Victory Bancorp, Inc. is traded on the OTCQX market under the symbol VTYB (https://www.otcmarkets.com) and is the parent company of The Victory Bank, a Pennsylvania state-chartered commercial bank, headquartered in Limerick, Pennsylvania, which is located just outside the Philadelphia market in Montgomery County. The Victory Bank was established in 2008 as a specialized business lender that provides high-quality banking services to small and mid-sized businesses and professionals through its three offices located in Montgomery and Berks Counties, Pennsylvania. Additional information about Victory Bancorp is available on this website.

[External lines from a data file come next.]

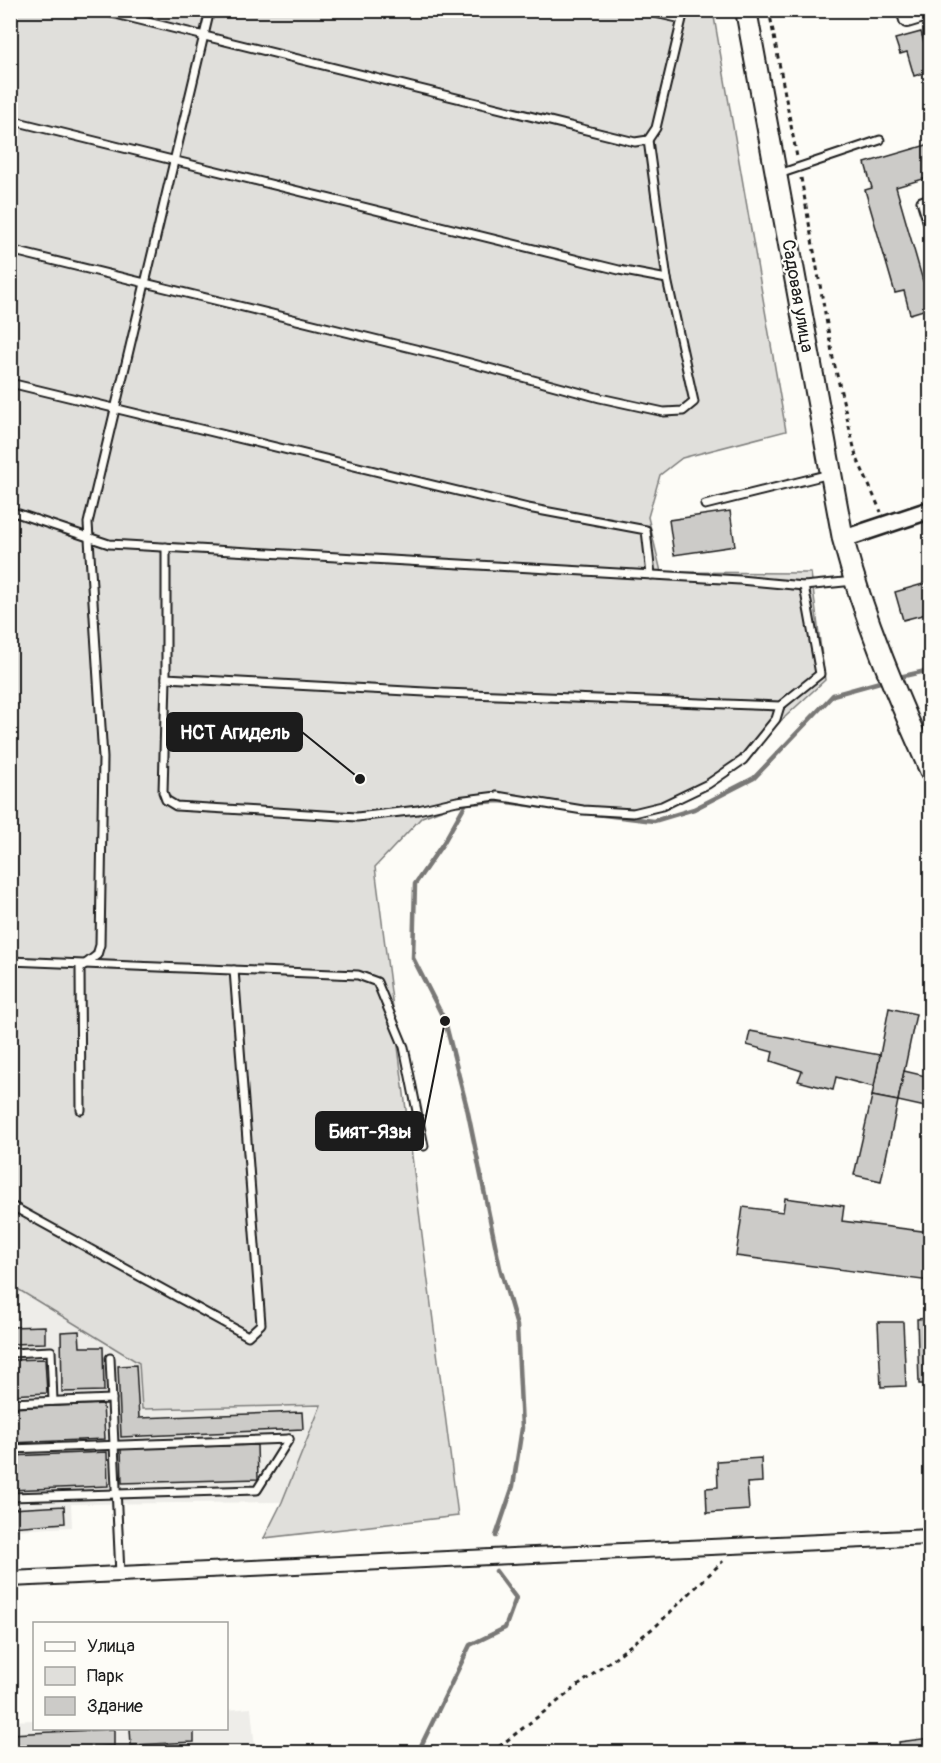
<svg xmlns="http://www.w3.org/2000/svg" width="941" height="1763" font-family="Pangolin,sans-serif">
<rect width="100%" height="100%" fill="#fdfcf7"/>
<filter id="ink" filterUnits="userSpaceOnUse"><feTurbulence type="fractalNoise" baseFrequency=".0167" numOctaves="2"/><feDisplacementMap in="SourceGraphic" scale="12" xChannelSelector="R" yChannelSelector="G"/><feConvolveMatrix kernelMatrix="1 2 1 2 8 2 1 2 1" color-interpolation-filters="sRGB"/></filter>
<g filter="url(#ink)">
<g fill="#eeede9">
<path d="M 10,1285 L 139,1363 L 142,1409 L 321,1404 L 282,1502 L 71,1504 L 72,1527 L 11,1530 Z"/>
<path d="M 251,1708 L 255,1749 L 197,1752 L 11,1752 L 11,1721 L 34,1720 L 34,1728 L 226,1728 L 227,1710 Z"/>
</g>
<path fill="#e0dfdb" stroke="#7e7e7c" stroke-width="1.5" d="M 10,11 L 713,11 L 786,431 L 682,458 L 660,475 L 648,517 L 661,572 L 811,573 L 825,680 L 731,767 L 688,791 L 647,808 L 596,809 L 478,796 L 422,817 L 375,867 L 458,1516 L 264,1538 L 282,1502 L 321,1405 L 142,1409 L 139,1363 L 11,1285 Z"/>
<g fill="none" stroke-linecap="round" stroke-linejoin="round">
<g stroke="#797876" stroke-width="4.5">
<path d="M 895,678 L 930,670"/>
<path d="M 595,814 L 654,821 L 694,809 L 754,778 L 833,695 L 887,680"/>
<path d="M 496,1536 L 513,1486 L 522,1428 L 517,1326 L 500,1268 L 467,1108 L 445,1021 L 413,958 L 415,884 L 444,842 L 466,803 L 500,801 L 545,807"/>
<path d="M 418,1752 L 470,1645 L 505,1628 L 516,1598 L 496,1571"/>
</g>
</g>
<g fill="#cccbc8" stroke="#1c1c1c" stroke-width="1.5">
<path d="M 921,32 L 924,42 L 930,40 L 930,71 L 914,76 L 907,52 L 900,54 L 895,39 Z"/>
<path d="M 930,144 L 930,177 L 896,187 L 923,281 L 930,279 L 930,308 L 910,314 L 904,291 L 895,293 L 865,190 L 872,188 L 865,163 Z"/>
<path d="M 730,511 L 735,546 L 674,555 L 669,520 Z"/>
<path d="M 930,582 L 930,613 L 903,620 L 895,592 Z"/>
<path d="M 889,1008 L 916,1014 L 898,1101 L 872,1096 Z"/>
<path d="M 750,1031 L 880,1055 L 874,1087 L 836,1077 L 833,1090 L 798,1081 L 802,1071 L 771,1061 L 773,1052 L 747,1045 Z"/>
<path d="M 904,1071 L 930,1077 L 930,1108 L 898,1101 Z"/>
<path d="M 872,1096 L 898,1101 L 881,1181 L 854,1175 Z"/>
<path d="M 785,1198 L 844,1206 L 842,1221 L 930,1232 L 930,1281 L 736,1256 L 743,1207 L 783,1212 Z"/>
<path d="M 930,1318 L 930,1384 L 919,1384 L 917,1319 Z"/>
<path d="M 878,1322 L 903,1322 L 906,1386 L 881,1387 Z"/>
<path d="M 45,1326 L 45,1343 L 10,1344 L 10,1327 Z"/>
<path d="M 79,1331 L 80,1347 L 103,1347 L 104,1391 L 62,1392 L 61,1332 Z"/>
<path d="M 45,1359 L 47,1393 L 10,1395 L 10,1360 Z"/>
<path d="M 136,1365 L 139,1418 L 302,1412 L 303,1429 L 121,1437 L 118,1366 Z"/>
<path d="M 103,1404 L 105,1439 L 10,1443 L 10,1408 Z"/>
<path d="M 257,1445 L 258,1479 L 122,1483 L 121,1449 Z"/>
<path d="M 107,1452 L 108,1486 L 10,1490 L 10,1456 Z"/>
<path d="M 761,1458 L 762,1482 L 747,1483 L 749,1510 L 707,1513 L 706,1488 L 718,1487 L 717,1461 Z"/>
<path d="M 64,1506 L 65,1523 L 10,1527 L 10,1509 Z"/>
<path d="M 130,1728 L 194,1728 L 194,1742 L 131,1745 Z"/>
<path d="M 114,1729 L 114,1746 L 10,1751 L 10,1734 Z"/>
<path d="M 930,1738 L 930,1752 L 900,1752 L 899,1742 Z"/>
</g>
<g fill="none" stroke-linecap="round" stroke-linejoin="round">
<defs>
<g id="service">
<path d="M 99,10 L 635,142 L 648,140 L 656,128 L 682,19 L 641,10"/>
<path d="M 10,120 L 619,270 L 667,279"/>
<path d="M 779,174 L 880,140"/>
<path d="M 930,198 L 921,201 L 930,230"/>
<path d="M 10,250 L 444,356 L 600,398 L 664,412 L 683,411 L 694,402 L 667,279 L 648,140"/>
<path d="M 10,383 L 528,508 L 646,530 L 651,575"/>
<path d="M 705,505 L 830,474"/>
<path d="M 10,511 L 109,544 L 740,580 L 804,586 L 854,581"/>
<path d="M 166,547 L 166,678 L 444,693 L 780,706 L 820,674 L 804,586"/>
<path d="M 166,678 L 163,792 L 166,800 L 176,806 L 357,817 L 418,810 L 457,801 L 497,796 L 583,810 L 633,813 L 662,806 L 708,784 L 743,760 L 776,719 L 780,706"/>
<path d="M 10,961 L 358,975 L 377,982 L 404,1047 L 424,1146"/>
<path d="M 81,1110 L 80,968 L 97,955 L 100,945 L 103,758 L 88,523 L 210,10"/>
<path d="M 10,1205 L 248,1336 L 261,1324 L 234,970"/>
<path d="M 10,1353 L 51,1351 L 53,1401"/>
<path d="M 110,1358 L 120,1574"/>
<path d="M 10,1403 L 112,1399"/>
<path d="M 10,1449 L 289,1439"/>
<path d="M 10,1497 L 257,1490 L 289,1439"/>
</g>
<g id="minor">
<path d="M 904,10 L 907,20 L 930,13"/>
<path d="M 10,1579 L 930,1537"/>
</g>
<path id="tertiary" d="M 843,539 L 930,510"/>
<path id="secondary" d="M 746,10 L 843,539 C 864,619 896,694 930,770"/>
</defs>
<use href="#service" stroke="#1c1c1c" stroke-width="11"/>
<use href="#minor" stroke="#1c1c1c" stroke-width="18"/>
<use href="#tertiary" stroke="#1c1c1c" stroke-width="21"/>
<use href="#secondary" stroke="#1c1c1c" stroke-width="24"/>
<g stroke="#1c1c1c" stroke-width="3" stroke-dasharray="4.5 4.5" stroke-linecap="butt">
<path d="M 769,10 L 797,157"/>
<path d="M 801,178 L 833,358 L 856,456 L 881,512"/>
<path d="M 492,1752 L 657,1625 L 723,1561"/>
</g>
<use href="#service" stroke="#fdfcf7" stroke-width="7"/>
<use href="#minor" stroke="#fdfcf7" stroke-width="14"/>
<use href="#tertiary" stroke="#fdfcf7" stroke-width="16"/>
<use href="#secondary" stroke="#fdfcf7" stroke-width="20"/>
</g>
</g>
<g text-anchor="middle" stroke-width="4.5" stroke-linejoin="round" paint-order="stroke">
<g font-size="18" fill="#1c1c1c" stroke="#fdfcf7">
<text transform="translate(798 296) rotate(80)" y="6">Садовая улица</text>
</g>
</g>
<path fill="none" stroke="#1c1c1c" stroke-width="2" d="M360 779L302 732M445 1021L423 1131"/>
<g fill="#1c1c1c" stroke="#fdfcf7" stroke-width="2">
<circle cx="360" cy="779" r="6"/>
<circle cx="445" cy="1021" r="6"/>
</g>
<g fill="#1c1c1c" stroke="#1c1c1c" stroke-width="2">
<rect x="167" y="713" width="135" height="38" rx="6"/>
<rect x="316" y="1112" width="107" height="38" rx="6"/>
</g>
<g font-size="20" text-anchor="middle" font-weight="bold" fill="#fff">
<text x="235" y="739">НСТ Агидель</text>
<text x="370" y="1138">Бият-Язы</text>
</g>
<rect width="941" height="1763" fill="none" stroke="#fdfcf7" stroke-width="36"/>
<rect x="18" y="18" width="905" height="1727" fill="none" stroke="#1c1c1c" stroke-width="2" filter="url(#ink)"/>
<rect x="33" y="1622" width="195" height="108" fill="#fdfcf7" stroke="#a3a29f" stroke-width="1.5"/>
<rect x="45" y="1642" width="30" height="9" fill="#fdfcf7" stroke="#a3a29f" stroke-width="1.5"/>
<text x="87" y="1652" font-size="18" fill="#1c1c1c">Улица</text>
<rect x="45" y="1667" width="30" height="18" fill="#e0dfdb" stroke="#a3a29f" stroke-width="1.5"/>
<text x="87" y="1682" font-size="18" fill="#1c1c1c">Парк</text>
<rect x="45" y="1697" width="30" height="18" fill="#cccbc8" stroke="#a3a29f" stroke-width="1.5"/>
<text x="87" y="1712" font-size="18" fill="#1c1c1c">Здание</text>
</svg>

This presentation may contain forward-looking statements (within the meaning of Private Securities Litigation Reform Act of 1995). Actual results may differ materially from the results discussed in these forward-looking statements. Factors that might cause such a difference include, but are not limited to, general economic conditions, changes in interest rates, deposit flows, loan demand, real estate values and competition; changes in accounting principles, policies, or guidelines; changes in legislation or regulation; and other economic; competitive, governmental, regulatory, and technological factors affecting the Company’s operations, pricing, products, and services.